Écologique ou numérique

« La croissance du numérique a en quelque sorte été embarquée discrètement comme un passager clandestin de la transition », résume Celia Izoard.

Il est vrai que le terme « minéraux critiques », selon certaines définitions, désigne autant les matières premières nécessaires à la « nouvelle énergie » qu’à « notre avenir technologique ». Et que les minéraux critiques sont difficilement dissociables des minéraux stratégiques, définis comme constituant « un enjeu économique et politique majeur », une autre dynamique analysée par l’autrice de La ruée minière.

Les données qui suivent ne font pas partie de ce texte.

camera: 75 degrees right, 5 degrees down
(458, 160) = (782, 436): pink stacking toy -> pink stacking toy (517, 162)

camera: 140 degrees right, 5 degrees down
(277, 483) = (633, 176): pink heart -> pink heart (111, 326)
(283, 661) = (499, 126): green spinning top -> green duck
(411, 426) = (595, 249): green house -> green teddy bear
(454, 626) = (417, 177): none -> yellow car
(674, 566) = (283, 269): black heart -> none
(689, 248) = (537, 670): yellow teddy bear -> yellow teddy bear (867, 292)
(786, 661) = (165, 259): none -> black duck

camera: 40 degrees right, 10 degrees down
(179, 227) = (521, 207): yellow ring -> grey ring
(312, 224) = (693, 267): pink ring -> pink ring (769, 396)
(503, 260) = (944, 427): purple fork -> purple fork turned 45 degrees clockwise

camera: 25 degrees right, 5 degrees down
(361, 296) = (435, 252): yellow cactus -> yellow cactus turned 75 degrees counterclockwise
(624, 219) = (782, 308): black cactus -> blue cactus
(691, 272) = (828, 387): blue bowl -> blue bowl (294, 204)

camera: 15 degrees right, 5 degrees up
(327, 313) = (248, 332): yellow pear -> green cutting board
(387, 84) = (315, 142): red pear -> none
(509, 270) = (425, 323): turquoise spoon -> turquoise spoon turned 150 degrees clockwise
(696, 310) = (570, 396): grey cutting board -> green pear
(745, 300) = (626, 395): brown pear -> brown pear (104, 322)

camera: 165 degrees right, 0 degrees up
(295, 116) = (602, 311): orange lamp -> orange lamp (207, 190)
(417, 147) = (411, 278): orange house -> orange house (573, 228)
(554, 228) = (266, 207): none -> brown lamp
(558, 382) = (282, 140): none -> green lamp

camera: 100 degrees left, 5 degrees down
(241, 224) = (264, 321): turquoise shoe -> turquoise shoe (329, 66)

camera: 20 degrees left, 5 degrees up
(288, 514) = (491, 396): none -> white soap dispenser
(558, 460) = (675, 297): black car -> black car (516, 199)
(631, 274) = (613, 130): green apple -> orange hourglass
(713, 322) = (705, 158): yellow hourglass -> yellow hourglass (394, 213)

Quoi qu’il en soit, pour elle, transition écologique et croissance numérique sont incompatibles.



Celia Izoard

La ruée minière au XXIe siècle

Enquête sur les métaux à l’ère de la transition

Éditions de la rue Dorion,

Montréal, 2024

338 pages


Les mines 4.0

Celia Izoard analyse aussi l’évolution de l’industrie minière. La fameuse mine 4,0 où le pétrole fait bon ménage a surtout évolué dans sa productivité et son gigantisme, très peu dans son approche dans la sauvegarde de l’environnement, avance-t-elle. « La mine 4,0 cumule la voracité en ressources de l’extraction et celle de l’informatique », résume Izoard.

La ruée minière a le potentiel d’accentuer le chaos climatique, de rendre la planète plus invivable par la pollution des eaux, la destruction de la biodiversité et des conditions de subsistance des populations, l’accumulation de déchets toxiques.

Discours catastrophiste, éloigné de la réalité? À voir. De prime abord, l’œuvre apparait solide et bien documentée. Dans la lignée de La guerre des métaux rares, de Guillaume Pitron, c’est un livre troublant qui vaut la peine d’être réfuté, sinon d’ouvrir un dialogue.